== SOURCE MATERIAL ==
::::::::::
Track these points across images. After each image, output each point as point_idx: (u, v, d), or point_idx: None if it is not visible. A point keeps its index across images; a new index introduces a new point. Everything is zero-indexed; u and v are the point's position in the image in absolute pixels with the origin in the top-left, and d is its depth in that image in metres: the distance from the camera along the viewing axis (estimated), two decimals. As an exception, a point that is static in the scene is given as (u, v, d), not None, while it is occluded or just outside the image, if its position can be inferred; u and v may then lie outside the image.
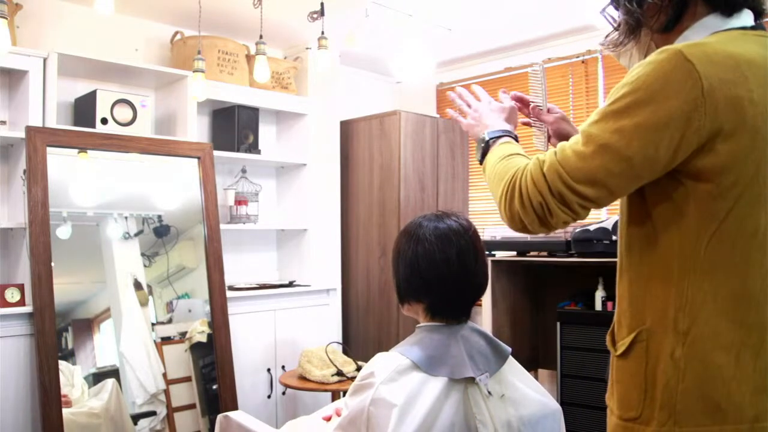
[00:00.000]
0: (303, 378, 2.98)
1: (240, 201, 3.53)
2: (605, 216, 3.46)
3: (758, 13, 1.04)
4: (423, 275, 1.32)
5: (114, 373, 2.76)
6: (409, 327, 3.13)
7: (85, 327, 2.76)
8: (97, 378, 2.72)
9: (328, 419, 1.52)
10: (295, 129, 3.83)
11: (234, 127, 3.45)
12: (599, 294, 3.09)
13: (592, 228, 2.98)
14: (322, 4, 2.92)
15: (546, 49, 3.87)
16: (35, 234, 2.59)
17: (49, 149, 2.69)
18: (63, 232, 2.74)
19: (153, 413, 2.83)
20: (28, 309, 2.57)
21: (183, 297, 3.07)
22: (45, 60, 2.76)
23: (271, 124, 3.92)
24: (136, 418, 2.77)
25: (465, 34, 3.75)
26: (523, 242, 3.29)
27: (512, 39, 3.86)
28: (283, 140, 3.92)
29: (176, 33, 3.36)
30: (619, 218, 1.09)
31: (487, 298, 3.40)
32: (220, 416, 1.74)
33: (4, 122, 2.87)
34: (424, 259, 1.32)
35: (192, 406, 2.98)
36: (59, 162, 2.76)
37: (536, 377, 3.45)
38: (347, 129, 4.06)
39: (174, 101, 3.29)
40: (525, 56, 3.98)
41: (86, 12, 3.07)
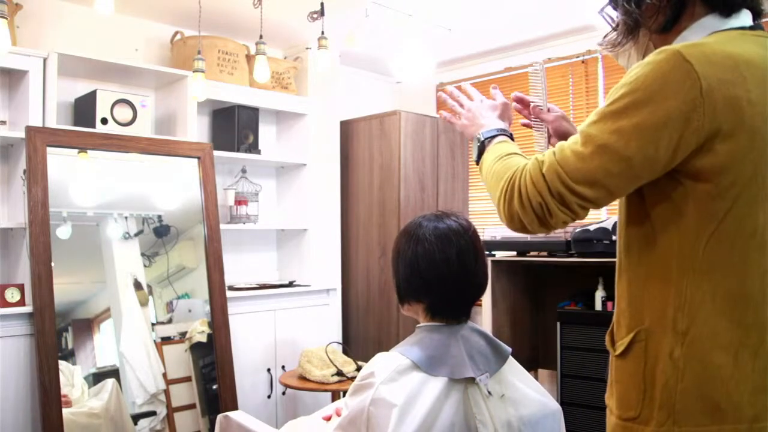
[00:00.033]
0: (303, 378, 2.98)
1: (240, 201, 3.53)
2: (605, 216, 3.46)
3: (757, 14, 1.04)
4: (423, 275, 1.32)
5: (114, 373, 2.76)
6: (409, 327, 3.13)
7: (85, 327, 2.76)
8: (97, 378, 2.72)
9: (328, 419, 1.52)
10: (295, 129, 3.83)
11: (234, 127, 3.45)
12: (599, 294, 3.08)
13: (592, 228, 2.98)
14: (322, 4, 2.92)
15: (546, 49, 3.87)
16: (35, 234, 2.59)
17: (49, 149, 2.69)
18: (63, 232, 2.74)
19: (153, 413, 2.83)
20: (28, 309, 2.57)
21: (183, 297, 3.07)
22: (45, 60, 2.76)
23: (271, 124, 3.92)
24: (136, 418, 2.77)
25: (465, 34, 3.75)
26: (523, 242, 3.29)
27: (512, 39, 3.86)
28: (283, 140, 3.92)
29: (176, 33, 3.36)
30: (618, 218, 1.09)
31: (487, 298, 3.40)
32: (220, 416, 1.75)
33: (4, 122, 2.87)
34: (423, 259, 1.32)
35: (192, 406, 2.98)
36: (59, 162, 2.76)
37: (536, 377, 3.45)
38: (347, 129, 4.06)
39: (174, 101, 3.29)
40: (525, 56, 3.98)
41: (86, 12, 3.07)
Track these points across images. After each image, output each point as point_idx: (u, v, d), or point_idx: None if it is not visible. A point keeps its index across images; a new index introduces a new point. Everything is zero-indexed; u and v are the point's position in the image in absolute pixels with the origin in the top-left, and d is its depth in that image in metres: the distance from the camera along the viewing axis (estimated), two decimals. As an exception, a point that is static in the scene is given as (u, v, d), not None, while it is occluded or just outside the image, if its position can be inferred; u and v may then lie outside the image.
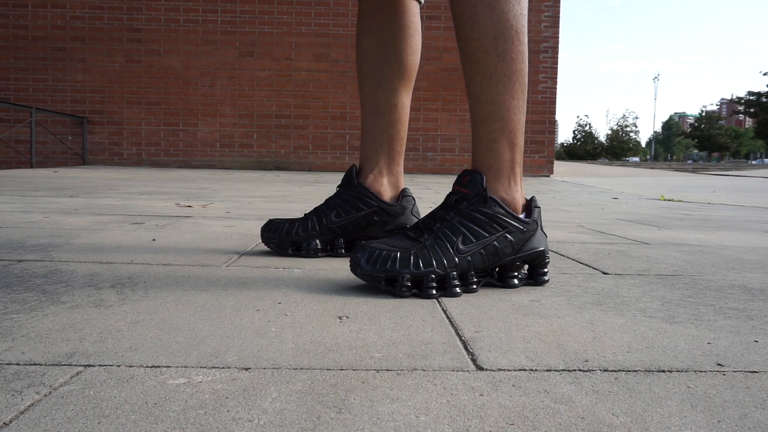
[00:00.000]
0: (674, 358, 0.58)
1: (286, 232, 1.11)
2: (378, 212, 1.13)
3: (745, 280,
::::::::::
== EXERCISE OBJECTIVE ==
Word for word, repeat the material above and drop the pictures.

== PROBLEM SOLUTION ==
Track these points across images. After each image, output each point as point_idx: (u, v, d), or point_idx: None if it is not visible. A point keeps its index across images; a new index introduces a new point. Everything is zero-indexed; u and v are the point's position in the image in absolute pixels with the origin in the top-left, and d is its depth in that image in metres: the distance from the camera along the viewing axis (estimated), two decimals. As an exception, a point that is static in the scene is given as (u, v, d), not None, while it is occluded or just outside the image, if its position can be inferred; u and v may then lie outside the image.
[00:00.000]
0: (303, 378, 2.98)
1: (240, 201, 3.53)
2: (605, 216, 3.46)
3: (758, 13, 1.04)
4: (423, 275, 1.32)
5: (114, 373, 2.76)
6: (409, 327, 3.13)
7: (85, 327, 2.76)
8: (97, 378, 2.72)
9: (328, 419, 1.52)
10: (295, 129, 3.83)
11: (234, 127, 3.45)
12: (599, 294, 3.09)
13: (592, 228, 2.98)
14: (322, 4, 2.92)
15: (546, 49, 3.87)
16: (35, 234, 2.59)
17: (49, 149, 2.69)
18: (63, 232, 2.74)
19: (153, 413, 2.83)
20: (28, 309, 2.57)
21: (183, 297, 3.07)
22: (45, 60, 2.76)
23: (271, 124, 3.92)
24: (136, 418, 2.77)
25: (465, 34, 3.75)
26: (523, 242, 3.29)
27: (512, 39, 3.86)
28: (283, 140, 3.92)
29: (176, 33, 3.36)
30: (619, 218, 1.09)
31: (487, 298, 3.40)
32: (220, 416, 1.74)
33: (4, 122, 2.87)
34: (424, 259, 1.32)
35: (192, 406, 2.98)
36: (59, 162, 2.76)
37: (536, 377, 3.45)
38: (347, 129, 4.06)
39: (174, 101, 3.29)
40: (525, 56, 3.98)
41: (86, 12, 3.07)
[00:00.033]
0: (303, 378, 2.98)
1: (240, 201, 3.53)
2: (605, 216, 3.46)
3: (757, 14, 1.04)
4: (423, 275, 1.32)
5: (114, 373, 2.76)
6: (409, 327, 3.13)
7: (85, 327, 2.76)
8: (97, 378, 2.72)
9: (328, 419, 1.52)
10: (295, 129, 3.83)
11: (234, 127, 3.45)
12: (599, 294, 3.08)
13: (592, 228, 2.98)
14: (322, 4, 2.92)
15: (546, 49, 3.87)
16: (35, 234, 2.59)
17: (49, 149, 2.69)
18: (63, 232, 2.74)
19: (153, 413, 2.83)
20: (28, 309, 2.57)
21: (183, 297, 3.07)
22: (45, 60, 2.76)
23: (271, 124, 3.92)
24: (136, 418, 2.77)
25: (465, 34, 3.75)
26: (523, 242, 3.29)
27: (512, 39, 3.86)
28: (283, 140, 3.92)
29: (176, 33, 3.36)
30: (618, 218, 1.09)
31: (487, 298, 3.40)
32: (220, 416, 1.75)
33: (4, 122, 2.87)
34: (423, 259, 1.32)
35: (192, 406, 2.98)
36: (59, 162, 2.76)
37: (536, 377, 3.45)
38: (347, 129, 4.06)
39: (174, 101, 3.29)
40: (525, 56, 3.98)
41: (86, 12, 3.07)
Track these points across images. After each image, output each point as point_idx: (u, v, d), or point_idx: None if it is not visible. A point keeps its index across images; a new index introduces a new point. Everything is zero-indexed; u and v are the point's position in the image in absolute pixels with the origin in the top-left, and d is its depth in that image in metres: the distance from the camera along the viewing axis (estimated), two decimals. As an exception, a point that is static in the scene is given as (u, v, d), not None, while it is occluded or just outside the image, if its position can be inferred; u and v may then lie outside the image.
[00:00.000]
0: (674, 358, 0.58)
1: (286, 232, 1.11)
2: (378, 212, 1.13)
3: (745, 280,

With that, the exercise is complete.